If you want changes, I am available the next 24 hours, then I will be AFK for some days.

[smoelius]

You probably noticed this, but two ubuntu-latest jobs failed this time.

I would like the tests to pass consistently.

I can think of three possibilities right now:

• a problem with how afl.rs calls AFL++
• a problem with the testing infrastructure itself (e.g., fuzz_example)
• something else

[vanhauser-thc]

I tried the newest AFL++ with ubuntu:latest with a Docker container and everything including ijon runs fine.
no clue what the issue could be. would need to debug in their container ...

[vanhauser-thc]

done and green

[smoelius]

Most of my comments are nits, but the changes to afl/src/lib.rs will be tedious.
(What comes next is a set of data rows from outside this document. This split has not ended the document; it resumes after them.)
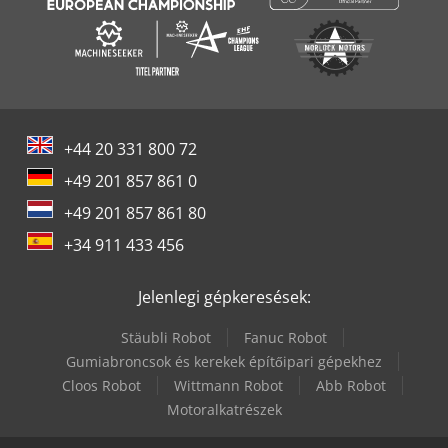
+44 20 331 800 72
+49 201 857 861 0
+49 201 857 861 80
+34 911 433 456
Jelenlegi gépkeresések:
Stäubli Robot
Fanuc Robot
Gumiabroncsok és kerekek építőipari gépekhez
Cloos Robot
Wittmann Robot
Abb Robot
Motoralkatrészek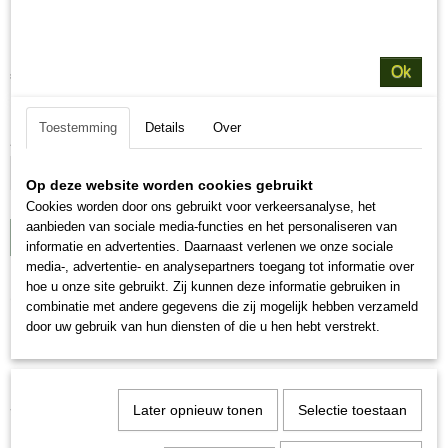
Hunters Home Pens
€ 5,25
Ok
(inclusief btw 21%)
Levertijd op afspraak uit eigen voorraad
Toestemming
Details
Over
Aantal
Op deze website worden cookies gebruikt
Cookies worden door ons gebruikt voor verkeersanalyse, het
aanbieden van sociale media-functies en het personaliseren van
IN WINKELWAGEN
informatie en advertenties. Daarnaast verlenen we onze sociale
media-, advertentie- en analysepartners toegang tot informatie over
hoe u onze site gebruikt. Zij kunnen deze informatie gebruiken in
Omschrijving
combinatie met andere gegevens die zij mogelijk hebben verzameld
door uw gebruik van hun diensten of die u hen hebt verstrekt.
Hunters Home Pens
Hunters Home Runderpensis een 100% natuurlijke voeding
Later opnieuw tonen
Selectie toestaan
van verse Pens. Deze Vlees Voeding is geschikt voor alle ras
honden in elke levensfase. Van puppy tot senior honden.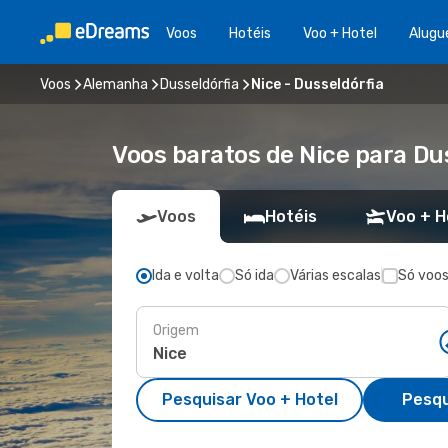
Voos
Hotéis
Voo + Hotel
Alugu
Voos
Alemanha
Dusseldórfia
Nice - Dusseldórfia
Voos baratos de Nice para Du
Voos
Hotéis
Voo + H
Ida e volta
Só ida
Várias escalas
Só voos
Origem
Pesquisar Voo + Hotel
Pesqu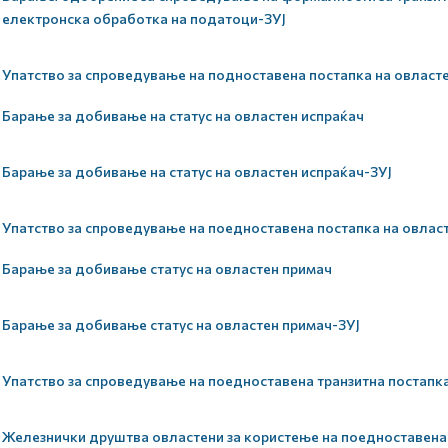
електронска обработка на податоци-ЗУЈ
Упатство за спроведување на подноставена постапка на овласт
Барање за добивање на статус на овластен испраќач
Барање за добивање на статус на овластен испраќач-ЗУЈ
Упатство за спроведување на поедноставена постапка на овлас
Барање за добивање статус на овластен примач
Барање за добивање статус на овластен примач-ЗУЈ
Упатство за спроведување на поедноставена транзитна постапк
Железнички друштва овластени за користење на поедноставена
Thanks a lot for doing this.

[vanhauser-thc]

no clue what the issue with the CI is.
cargo test integration_maze works fine for me

[smoelius]

no clue what the issue with the CI is. cargo test integration_maze works fine for me

Sorry, but doescargo test integration_maze really pass 100% of the time for you? Because when I test it, it does occasionally fail.

Here, for example, is a run where it seems to get stuck at 116 corpus entries. It starts to find its way out, but the time remaining is not sufficient to find a crash: https://github.com/smoelius/afl.rs/actions/runs/18360989062/job/52304402582#step:9:597

Would you consider adapting integration_maze so that it tries three times (say), and so long as a crash is found one of those times, the test is considered a success?